→ **Passage**
★ ★ ★ ★

I got linked to this old question from a more recent one, and I hope that you don't mind me adding a somewhat bizarre way of doing calculating this integral, using Bessel functions.
I'm aware of that this way is not the shortest way of obtaining the result, and the facts I give on Bessel functions are standard, and can be found in (probably) any book on Bessel functions. Therefore, some details will be left to be checked by the interested reader.
I have never seen this way to calculate the integral $\int_0^{+\infty}\frac{\sin x}{x}\,dx$, but I claim no originality. If someone has seen it, please tell in a comment. Here it goes:
Let us define the $n$th Bessel function $J_n$ by the integral
$$
J_n(x)=\frac{1}{\pi}\int_0^\pi \cos(n\theta-x\sin \theta)\,d\theta.
$$
We will only work with the cases $n=0$ and $n=1$. The function $J_n$ solves the Bessel differential equation
$$
x^2y''(x)+xy'(x)+(x^2-n^2)y(x)=0,
$$
and moreover $D J_0(x)=-J_1(x)$ and $D(xJ_1(x))=xJ_0(x)$.
Our first statement is that
$$
\frac{\sin x}{x}=\int_0^1\frac{y J_0(yx)}{\sqrt{1-y^2}}\,dy.\tag{1}
$$
Indeed, define $f$ as
$$
f(x)=\int_0^1\frac{xy J_0(yx)}{\sqrt{1-y^2}}\,dy
$$
Then
$$
f'(x)=\int_0^1 \frac{yJ_0(xy)-xy^2 J_1(xy)}{\sqrt{1-y^2}}\,dy
$$
and
$$
f''(x)=-\int_0^1 \frac{xy^3J_0(xy)+y^2J_1(xy)}{\sqrt{1-y^2}}\,dy,
$$
and so
$$
f''(x)+f(x)=\int_0^1 xy\sqrt{1-y^2}J_0(xy)-\frac{y^2}{\sqrt{1-y^2}}J_1(xy)\,dy=0.

★ ★ ★ ★

→ **Required action**
Summarize the forum post in two sentences. The data comes from a separate source.

→ **The data**
★ ★ ★ ★

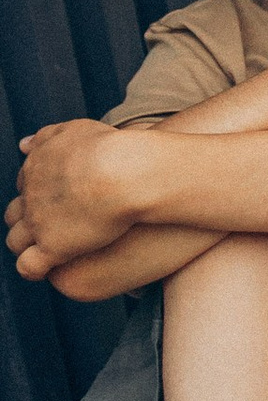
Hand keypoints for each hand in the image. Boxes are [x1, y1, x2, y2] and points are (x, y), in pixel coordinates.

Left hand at [8, 123, 145, 280]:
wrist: (121, 173)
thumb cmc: (108, 149)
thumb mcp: (74, 130)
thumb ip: (47, 135)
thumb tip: (23, 144)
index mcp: (36, 167)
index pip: (25, 184)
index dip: (39, 195)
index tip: (59, 200)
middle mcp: (31, 196)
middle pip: (14, 214)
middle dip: (26, 221)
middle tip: (52, 226)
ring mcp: (38, 223)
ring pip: (16, 241)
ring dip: (26, 246)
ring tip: (46, 252)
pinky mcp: (52, 247)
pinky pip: (29, 266)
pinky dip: (33, 270)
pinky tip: (47, 269)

★ ★ ★ ★

→ **Output of the exercise**
The post offers an unusual way to evaluate the integral of sin x / x from 0 to infinity using Bessel functions, and the writer admits it is not the shortest route and claims no originality for it. It defines the Bessel function J_n by an integral, states its differential equation and two derivative identities for the cases n = 0 and n = 1, and begins proving that sin x / x equals the integral over [0, 1] of y J_0(yx) / √(1 − y²) by defining a function f and showing that f'' + f = 0.